> Texto fornecido
§ §

É de conhecimento geral que bens cedidos em alienação fiduciária (móveis e imóveis), em caso de recuperação judicial da empresa alienante, não se submete às condições do plano de recuperação judicial (art. 49, § 3º, Lei 11.101/2005), é dizer, o crédito garantido pela alienação fiduciária pertence à categoria extraconcursal, prevalecendo intocável o direito do proprietário resolúvel sobre o bem.
Ponto pacífico e sem espaço para questionamentos, correto? Mais ou menos.
Sobre esse tema, em recente decisão, o STJ enfrentou a questão sob um enfoque peculiar, não explícito na lei. Trata-se do REsp 1.933.995 – SP (2021/0110157-9), de relatoria da Eminente Ministra Nancy Andrighi. O referido Recurso foi apresentado pela instituição financeira credora, que teve seu direito sobre o imóvel alienado desconstituído pelo Tribunal de Justiça de São Paulo, sob o fundamento de ser, o bem alienado, estranho ao acervo patrimonial da recuperanda, vez que cedido em garantia por terceiro.
Em seus argumentos, a devedora fiduciante alegou que a regra do art. 49 § 3º da Lei 11.101/2005 não poderia ser aplicado, pois o bem em garantia não fazia parte do acervo patrimonial da recuperanda, e por essa razão, consequentemente, as cláusulas do contrato de alienação que previam a consolidação do imóvel em favor do credor fiduciário em caso de recuperação judicial, deveriam ser consideradas nulas, e a dívida garantida entrar na categoria de crédito quirografário.
O credor fiduciário, ora Recorrente, por seu turno, rebateu a tese da devedora Fiduciante, ora Recorrida, sustentando a natureza extraconcursal da dívida, pois o art. 49 § 3º da Lei 11.101/2005 não faz qualquer distinção se o bem cedido em garantia é ou não parte do acervo patrimonial do devedor fiduciante.
A Excelentíssima Senhora Ministra Relatora alertou que o tema já havia sido enfrentado pela 3ª Turma do STJ através do REsp 1.549.529/SP (DJe 28/10/2016, relator o e. Min. Marco Aurélio Bellizze), que definiu que “…o fato de o bem imóvel alienado fiduciariamente não integrar o acervo patrimonial da devedora não tem o condão de afastar a regra disposta no §
3º do art. 49 da Lei 11.101/05…”.
Ao referendar o posicionamento da 3º Turma do STJ, a r. Ministra, que integra a 4ª Turma da Egrégia Corte, reforçou ainda que “…o que deve ser afastado dos efeitos da recuperação judicial não é o montante integral previsto no contrato garantido pela alienação fiduciária, mas, sim, o valor equivalente ao bem cuja propriedade (fiduciária) foi transferida. Eventual saldo devedor excedente deve ser habilitado na classe dos quirografários”.

§ §

> Dados fornecidos
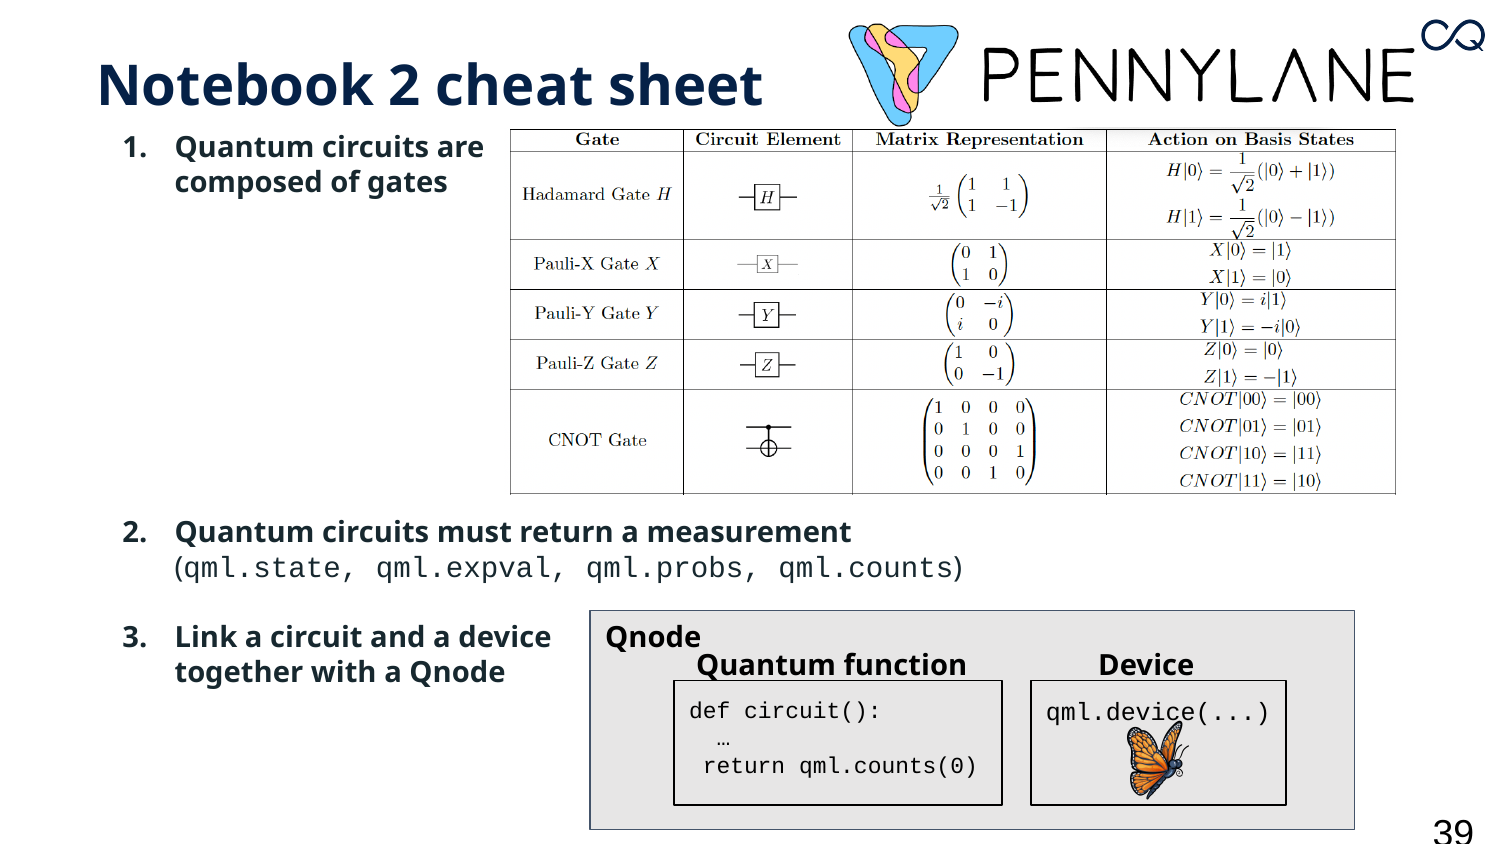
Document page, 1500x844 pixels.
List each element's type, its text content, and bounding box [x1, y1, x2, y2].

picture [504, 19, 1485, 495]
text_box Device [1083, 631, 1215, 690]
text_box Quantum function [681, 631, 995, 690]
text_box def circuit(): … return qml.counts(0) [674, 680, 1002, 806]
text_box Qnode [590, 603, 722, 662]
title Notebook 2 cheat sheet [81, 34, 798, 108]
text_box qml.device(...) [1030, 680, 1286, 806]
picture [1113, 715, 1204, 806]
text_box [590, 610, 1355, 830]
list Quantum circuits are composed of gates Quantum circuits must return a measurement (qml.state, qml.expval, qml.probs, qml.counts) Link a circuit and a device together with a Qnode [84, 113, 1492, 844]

§ §

> Exercício 1
Extraia do texto sobre alienação fiduciária o trecho que vai de "Em seus argumentos, a" a "de crédito quirografário.".
> Exercício 2
Segundo o texto sobre alienação fiduciária, quem foi a relatora do REsp 1.933.995 – SP?
> Exercício 3
Liste cada lei e cada recurso especial citados no texto sobre alienação fiduciária, com os respectivos números.

> Resposta completa 1
Em seus argumentos, a devedora fiduciante alegou que a regra do art. 49 § 3º da Lei 11.101/2005 não poderia ser aplicado, pois o bem em garantia não fazia parte do acervo patrimonial da recuperanda, e por essa razão, consequentemente, as cláusulas do contrato de alienação que previam a consolidação do imóvel em favor do credor fiduciário em caso de recuperação judicial, deveriam ser consideradas nulas, e a dívida garantida entrar na categoria de crédito quirografário.

> Resposta completa 2
A Ministra Nancy Andrighi.

> Resposta completa 3
- Lei 11.101/2005
- REsp 1.933.995 – SP (2021/0110157-9)
- REsp 1.549.529/SP